Kitabın bir bölümünde anılarını da yazmış. Yıllar önce değişik örgüt yayınlarında çok sayıda imzasız yazı yazdığından söz ediyor. Bu yazıları neden bir araya toplamamış, anlamadım. Avrupa’da bulunduğu yıllarda Özgür Politika gazetesinde imzalı yazılar da yazmış. İmzalı yazılardan kişinin konuyu işleme tarzını, cümle yapısını, sık kullandığı kelimeleri yani üslup özelliklerini çıkarabilirsiniz. Kişi yazdığı yazıların tümünü hatırlamayabilir ama bu özelliklerden hareketle kendi yazılarını tanıyabilir.

Kişi ürettiğine sahip çıkmalıdır, diye düşünürüm. Dünya çok değiştiğine göre eski görüşlerinin bir bölümü de değişmiş olmalıdır; bu normaldir ama kişinin ürettiğine sahip çıkmasını dışlamaz.

Kitapta Friedrich Engels, Hikmet Kıvılcımlı Che Guevara, Deniz-Yusuf-İnan, Şirin-Sinan Cemgil, İbrahim Kaypakkaya belgesellerini yaptığını belirttikten sonra , “Bu çalışmalar aynı zamanda özeleştirim oldu” diye ekliyor.

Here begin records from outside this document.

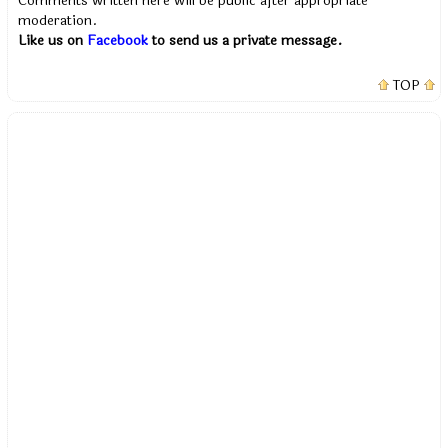
Comments written here will be public after appropriate
moderation.
Like us on
Facebook
to send us a private message.
TOP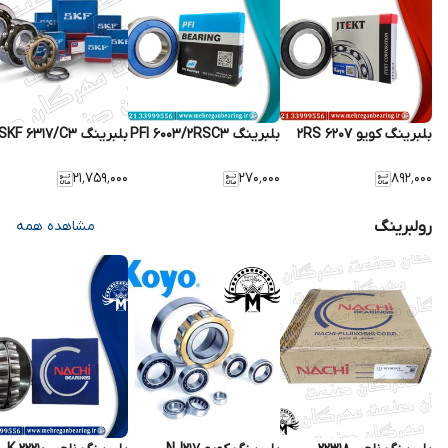
بلبرینگ کویو 6207 2RS
بلبرینگ PFI 6003/2RSC3
بلبرینگ SKF 6317/C3
۲۱٬۷۵۹٬۰۰۰
۲۷۰٬۰۰۰
۸۹۲٬۰۰۰
رولبرینگ
مشاهده همه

Herhalde geçmişte bu insanların aleyhinde belirlemeler yapmıştı, o nedenle böyle yazmıştır.

30 yıldan fazla zaman öncesindeki geçmişle rahatça idare edebileceği halde bunu aşmayı, geride bırakmayı tercih eden birisiyle ilgili olarak başka ne yapabilirim diye düşündüm.

Önceki yazılardan biliyorsunuz, Arnavutluk tarihiyle ilgili kitap hazırlıyorum. Yaz aylarında biter sanıyorum. Bu kitapta Arnavutluk Emek Partisi’nden daha büyük olan Halkın Kurtuluşu da doğal olarak yer alacaktır. Bu bağlamda Gökhan Harmandalıoğlu’nun Arnavutluk’u ziyareti ve yaşadığı büyük hayal kırıklığını da belirtmem gerekiyor. Kafasındaki gerçek, gördüğü gerçeğe uymayınca, kafasındakini dayatmak yerine düşünmeyi tercih etmiş.

İyi bir özelliktir.

1990’da Gökhan Arnavutluk’ta iktidar değişimini, ülkenin kısa süre sonra NATO’ya üye olmasını, Enver Hoca’nın Tiran’daki büyük heykelinin yıkılmasını izlemiştir. Enver Hoca’nın yerine gelen Ramiz Alia ve çevresinin önceki rejimin çözülmesindeki önderlik rolünü de görmüştür.

Nasıl bir değerlendirme yapmıştır, bilmiyorum.

Ne ise, kendisiyle ilgili olarak yapabileceğim başka şey bulunmuyor.